More evidence of the severity of the slowing economy came from the Food-Service sector today, and the wording of the warning is likely a hint of what we can expect from hundreds of other companies in the next couple weeks. The first warning came from Jack in the Box (NYSE:JBX), and "Jack" must have had quite a blame-storming session with the other executives to come up with this one. JBX warned that slower sales after the Sep 11 attacks will reduce 3Q EPS to $0.49 from prior guidance of $0.53-0.57. But the real zinger is the reduction of 2002 estimates from $2.47 to $2.18! While the company goes ahead and cites the usual list of excuses, from increased economic uncertainty, rising utility, minimum wage and occupancy costs, the fast-food chain is putting the fallout of the September 11th terrorist attack at the top of the list. Hmmm, and the restaurant chain is predominantly a western-U.S. operation, and they are telling us that the events on the east coast are responsible for an 8-18% shortfall in earnings for this quarter? This looks like a case of blaming the incident of 3 weeks ago for every evil that exists in the business and hoping that investors buy the deception.

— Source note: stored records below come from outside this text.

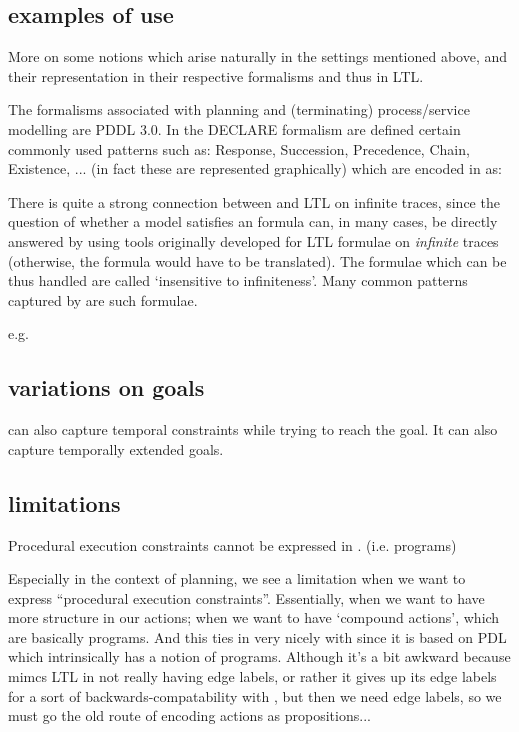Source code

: \subsection{examples of use}

More on some notions which arise naturally in the settings mentioned above,
and their representation in their respective formalisms and thus in LTL.

The formalisms associated with planning and (terminating) process/service modelling are
PDDL 3.0.
In the DECLARE formalism are defined certain commonly used patterns such as:
Response, Succession, Precedence, Chain, Existence, ...
(in fact these are represented graphically)
which are encoded in \ltlf as:


There is quite a strong connection between \ltlf and LTL on infinite traces,
since the question of whether a model satisfies an \ltlf formula can,
in many cases, be directly answered by using tools originally developed for LTL formulae on
\emph{infinite} traces (otherwise, the formula would have to be translated).
The formulae which can be thus handled are called `insensitive to infiniteness'.
\cite{ldlfinsens}
Many common patterns captured by \ltlf are such formulae.

e.g.

\subsection{variations on goals}
\ltlf can also capture temporal constraints while trying to reach the goal.
It can also capture temporally extended goals.

\subsection{limitations}
Procedural execution constraints cannot be expressed in \ltlf.
\cite{ldlfsynth} (i.e. programs)

Especially in the context of planning, we see a limitation when we want to express
``procedural execution constraints''. Essentially, when we want to have more structure in our actions;
when we want to have `compound actions', which are basically programs.
And this ties in very nicely with \ldlf since it is based on PDL which intrinsically has a notion of programs.
Although it's a bit awkward because \ldlf mimcs LTL in not really having edge labels, or rather it
gives up its edge labels for a sort of backwards-compatability with \ltlf, but then we need edge labels, so
we must go the old route of encoding actions as propositions...

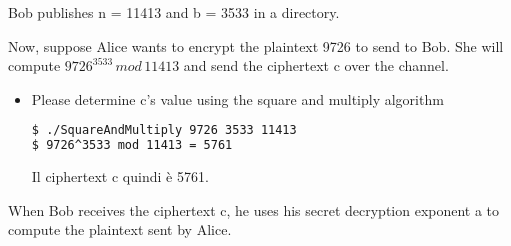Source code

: \documentclass{article}
\begin{document}
Bob publishes n = 11413 and b = 3533 in a directory.

Now, suppose Alice wants to encrypt the plaintext 9726 to send to Bob. She will compute \(9726^{3533}\,  mod  \, 11413 \) and send the ciphertext c over the channel.

\begin{itemize}
    \item Please determine c’s value using the square and multiply algorithm
    \begin{lstlisting}[language=bash]
$ ./SquareAndMultiply 9726 3533 11413
$ 9726^3533 mod 11413 = 5761
    \end{lstlisting}
    Il ciphertext c quindi \`{e} 5761.
\end{itemize}

When Bob receives the ciphertext c, he uses his secret decryption exponent a to compute the plaintext sent by Alice.
\end{document}
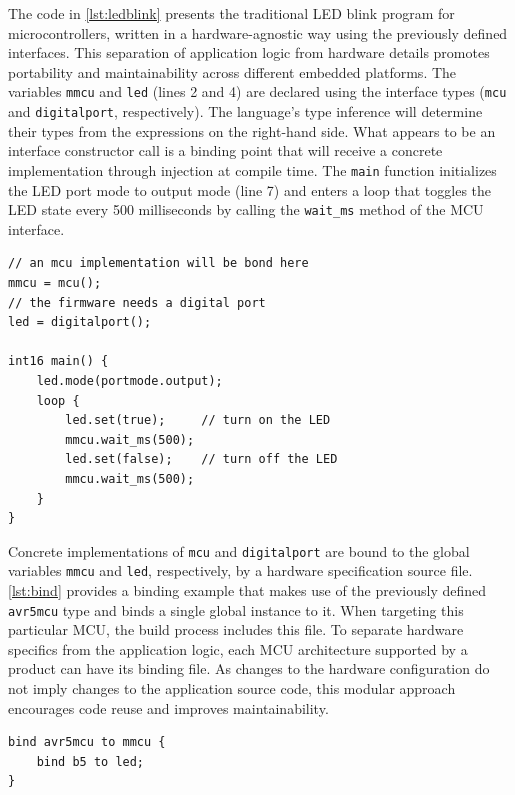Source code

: \documentclass[10pt,sigplan,screen,anonymous]{acmart}
\begin{document}


The code in \autoref{lst:ledblink} presents the traditional LED blink program for microcontrollers, written in a hardware-agnostic way using the previously defined interfaces. This separation of application logic from hardware details promotes portability and maintainability across different embedded platforms. The variables {\tt mmcu} and {\tt led} (lines 2 and 4) are declared using the interface types ({\tt mcu} and {\tt digitalport}, respectively). The language's type inference will determine their types from the expressions on the right-hand side. What appears to be an interface constructor call is a binding point that will receive a concrete implementation through injection at compile time. The {\tt main} function initializes the LED port mode to output mode (line 7) and enters a loop that toggles the LED state every 500 milliseconds by calling the {\tt wait\_ms} method of the MCU interface.



\begin{lstlisting}[float=bp, caption=A hardware-agnostic LED blink example., label={lst:ledblink}]
// an mcu implementation will be bond here
mmcu = mcu();
// the firmware needs a digital port
led = digitalport();

int16 main() {
	led.mode(portmode.output);
	loop {
		led.set(true);     // turn on the LED
		mmcu.wait_ms(500);
		led.set(false);    // turn off the LED
		mmcu.wait_ms(500);
	}
}
\end{lstlisting}

Concrete implementations of {\tt mcu} and {\tt digitalport} are bound to the global variables {\tt mmcu} and {\tt led}, respectively, by a hardware specification source file. \autoref{lst:bind} provides a binding example that makes use of the previously defined {\tt avr5mcu} type and binds a single global instance to it. When targeting this particular MCU, the build process includes this file. To separate hardware specifics from the application logic, each MCU architecture supported by a product can have its binding file. As changes to the hardware configuration do not imply changes to the application source code, this modular approach encourages code reuse and improves maintainability.


\begin{lstlisting}[float=bp, caption=DI code for binding an AVR MCU in the LED blink example., label=lst:bind]
bind avr5mcu to mmcu {
	bind b5 to led;
}
\end{lstlisting}
\end{document}
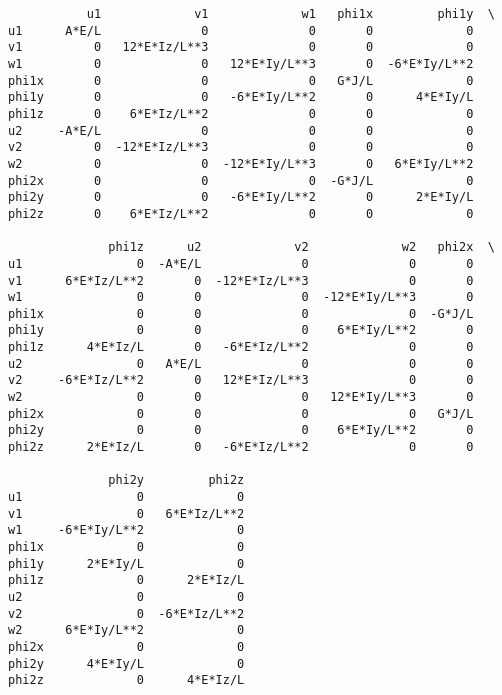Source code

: \documentclass[12pt,fleqn]{article}\usepackage{../../common}
\begin{document}
\begin{verbatim}
           u1             v1             w1   phi1x         phi1y  \
u1      A*E/L              0              0       0             0   
v1          0   12*E*Iz/L**3              0       0             0   
w1          0              0   12*E*Iy/L**3       0  -6*E*Iy/L**2   
phi1x       0              0              0   G*J/L             0   
phi1y       0              0   -6*E*Iy/L**2       0      4*E*Iy/L   
phi1z       0    6*E*Iz/L**2              0       0             0   
u2     -A*E/L              0              0       0             0   
v2          0  -12*E*Iz/L**3              0       0             0   
w2          0              0  -12*E*Iy/L**3       0   6*E*Iy/L**2   
phi2x       0              0              0  -G*J/L             0   
phi2y       0              0   -6*E*Iy/L**2       0      2*E*Iy/L   
phi2z       0    6*E*Iz/L**2              0       0             0   

              phi1z      u2             v2             w2   phi2x  \
u1                0  -A*E/L              0              0       0   
v1      6*E*Iz/L**2       0  -12*E*Iz/L**3              0       0   
w1                0       0              0  -12*E*Iy/L**3       0   
phi1x             0       0              0              0  -G*J/L   
phi1y             0       0              0    6*E*Iy/L**2       0   
phi1z      4*E*Iz/L       0   -6*E*Iz/L**2              0       0   
u2                0   A*E/L              0              0       0   
v2     -6*E*Iz/L**2       0   12*E*Iz/L**3              0       0   
w2                0       0              0   12*E*Iy/L**3       0   
phi2x             0       0              0              0   G*J/L   
phi2y             0       0              0    6*E*Iy/L**2       0   
phi2z      2*E*Iz/L       0   -6*E*Iz/L**2              0       0   

              phi2y         phi2z  
u1                0             0  
v1                0   6*E*Iz/L**2  
w1     -6*E*Iy/L**2             0  
phi1x             0             0  
phi1y      2*E*Iy/L             0  
phi1z             0      2*E*Iz/L  
u2                0             0  
v2                0  -6*E*Iz/L**2  
w2      6*E*Iy/L**2             0  
phi2x             0             0  
phi2y      4*E*Iy/L             0  
phi2z             0      4*E*Iz/L  
\end{verbatim}
\end{document}
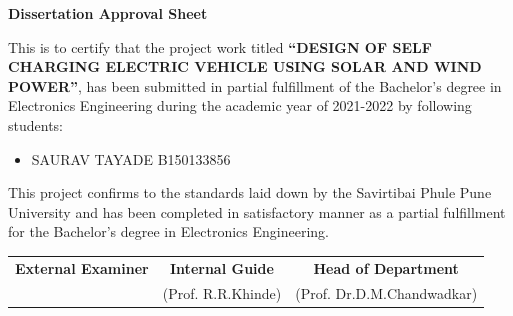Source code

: \documentclass[a4paper,12pt]{article}
\begin{document}
\newpage
\thispagestyle{empty}
\begin{center}
\Large\textbf{Dissertation Approval Sheet}\\[1cm]
\end{center}
\large This is to certify that the project work titled \textbf{“DESIGN OF SELF CHARGING ELECTRIC VEHICLE USING SOLAR AND WIND POWER”}, has been submitted in partial fulfillment of the Bachelor’s degree in Electronics Engineering during the academic year of 2021-2022 by following students:\\[2cm]
\begin{itemize}
\item SAURAV TAYADE {B150133856}\\[2cm]

\end{itemize}
\large This project confirms to the standards laid down by the Savirtibai Phule Pune University and has been completed in satisfactory manner as a partial fulfillment for the Bachelor’s degree in Electronics Engineering.\\[2in]
\begin{tabular}{c c c}
\textbf{External Examiner} & \hspace{0.15cm} \textbf{Internal Guide} & \hspace{0.15cm} \textbf{Head of Department}\\

               & \hspace{0.9cm}(Prof. R.R.Khinde)  & \hspace{1cm}(Prof. Dr.D.M.Chandwadkar)\\
\end{tabular}\\

\end{document}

And it isn't likely to end there. I'm expecting every unhealthy business to trot out the saddest face and confess earnings shortfalls in the next couple weeks. And at the head of their list of excuses will be the economic fallout of September 11th. Whatever skeletons were hidden in the closet will be dragged out and labeled as collateral damage of terrorism in hopes that investors will allow them to use the disaster as a "Get out of Jail FREE Card". The bottom line is that this earnings season is likely to be a fiasco, and smart CEOs will lump as much of the bad news into this quarter in hopes that things will look better (at least on a comparative basis) next quarter.
Markets are likely to be fairly quiet again tomorrow ahead of the announced results of the FOMC meeting, due to be released at 2:15pm ET. The prudent approach will be to wait for the volatility immediately following the announcement to die down before initiating any new positions, and then let the market's direction be your guide. Remember that the oversold condition has been largely alleviated, and with earnings warnings continuing to flow at a record pace, my money would be on puts following the Fed's decision.
Even though the VIX is still above 30 (actually 34.78), its daily chart is looking very oversold and due to reverse. I expect the associated market decline to initiate the process of completing a double bottom as we retest the lows of last month. Then we should have a decent base from which we can launch the next sustained bullish move. For eager bulls, I offer this advice -- Patience is a virtue!
Capital preservation is key in these uncertain markets, so trade only when the risk/reward ratio is in your favor.